There has been a lot of volatility this year. Is the ASX share market currently in a correction?
Firstly, let's talk about what a correction actually is.
What is an ASX share market correction?
A correction relates to the share market falling. For the ASX, this typically might refer to the S&P/ASX 200 Index (ASX: XJO) dropping in value.
A bear market – which isn't a market where people buy bears – is seen as a bigger and longer decline of the market than a correction.
Motley Fool Australia has a number of handy guides and investing definitions on our website. The difference between a correction and a bear market is defined as this:
A 'market correction' is like a bear market but less severe. The technical definition is about a 10% decline in share prices in less than two months.
The idea behind a correction is that because prices rose higher than they should have, falling prices serve the purpose of 'correcting' the situation.
One major difference between a bear market and a market correction is the extent to which prices fall. Bear markets occur when share prices drop by 20% or more, whereas corrections typically involve price drops of about 10%.
Furthermore, market corrections tend to last less than two months, whereas bear markets last two months or longer.
Has there been an ASX share market correction?
Between 4 January 2022 and today, the ASX 200 has fallen almost 5%.
However, between 4 January 2022 and 27 January 2022, there was a decline of approximately 10%. But since that bottom, the ASX 200 has risen 5.6%.
Whilst the ASX share market as a whole has recovered some of the lost ground in the correction, there are others that are still 'corrected'. A few remain more than 20% lower than the start of the year.
For example, the Xero Limited (ASX: XRO) share price is down around 30% since the start of 2022.
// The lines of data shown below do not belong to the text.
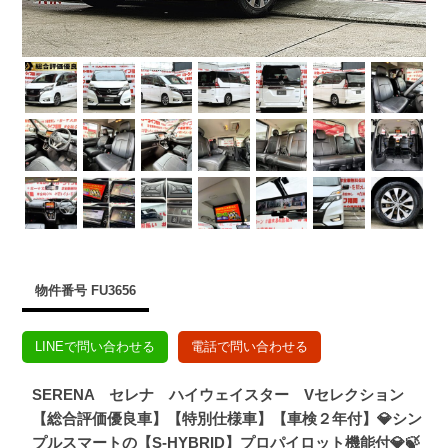
物件番号 FU3656
LINEで問い合わせる
電話で問い合わせる
SERENA セレナ ハイウェイスター Vセレクション
【総合評価優良車】【特別仕様車】【車検２年付】💎シン
プルスマートの【S-HYBRID】プロパイロット機能付💎🍃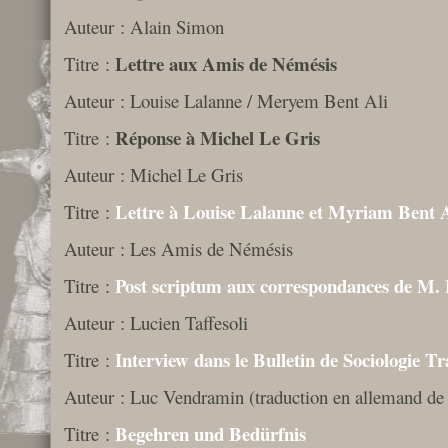
Auteur : Alain Simon
Lettre aux Amis de Némésis
Titre :
Auteur : Louise Lalanne / Meryem Bent Ali
Réponse à Michel Le Gris
Titre :
Auteur : Michel Le Gris
Lettre à Louise Lalanne et Myriam Bent A
Titre :
Auteur : Les Amis de Némésis
Post scriptum aux correspondances de M.
Titre :
Auteur : Lucien Taffesoli
Interview dans le Bulletin de Sociologie Tr
Titre :
Auteur : Luc Vendramin (traduction en allemand de 
Begehren und Bedürfnis
Titre :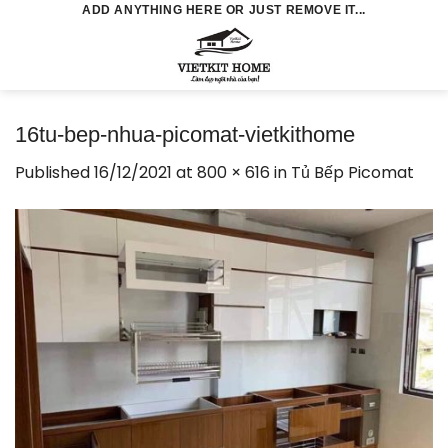
Skip
ADD ANYTHING HERE OR JUST REMOVE IT...
to
0
content
16tu-bep-nhua-picomat-vietkithome
Published
16/12/2021
at
800 × 616
in
Tủ Bếp Picomat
The Altium Limited (ASX: ALU) share price is down 23%.
The WiseTech Global Ltd (ASX: WTC) share price has fallen 24%.
Another example is the REA Group Limited (ASX: REA) share price being down 22%.
Why has volatility increased?
There has been a lot of talk about inflation and interest rates.
Interest rates can have a very important impact on asset values. As Warren Buffett once said at a Berkshire Hathaway annual general meeting:
The value of every business, the value of a farm, the value of an apartment house, the value of any economic asset, is 100% sensitive to interest rates because all you are doing in investing is transferring some money to somebody now in exchange for what you expect the stream of money to be, to come in over a period of time, and the higher interest rates are the less that present value is going to be. So every business by its nature … its intrinsic valuation is 100% sensitive to interest rates.
Rudi Filapek-Vandyck wrote on Livewire about what's happening to the ASX share market:
The change in inflation forecasts over the past five weeks has been nothing short of dramatic… markets are now considering the idea that the Federal Reserve might have waited too long, and will be forced to step on the monetary brakes through accelerated actions. It is this change in projections that is currently feeding into volatility and uncertainty in markets.
In Australia, the general shift is to pull forward the first RBA rate hike to November or August this year.
In the US, forecasts have literally gone into overdrive with all kinds of scenarios being considered, including starting the cycle with 50bp, hiking at every meeting this year, having rate hikes in between meetings, and continuing at full force throughout 2023.
Time will tell what happens next with the ASX share market.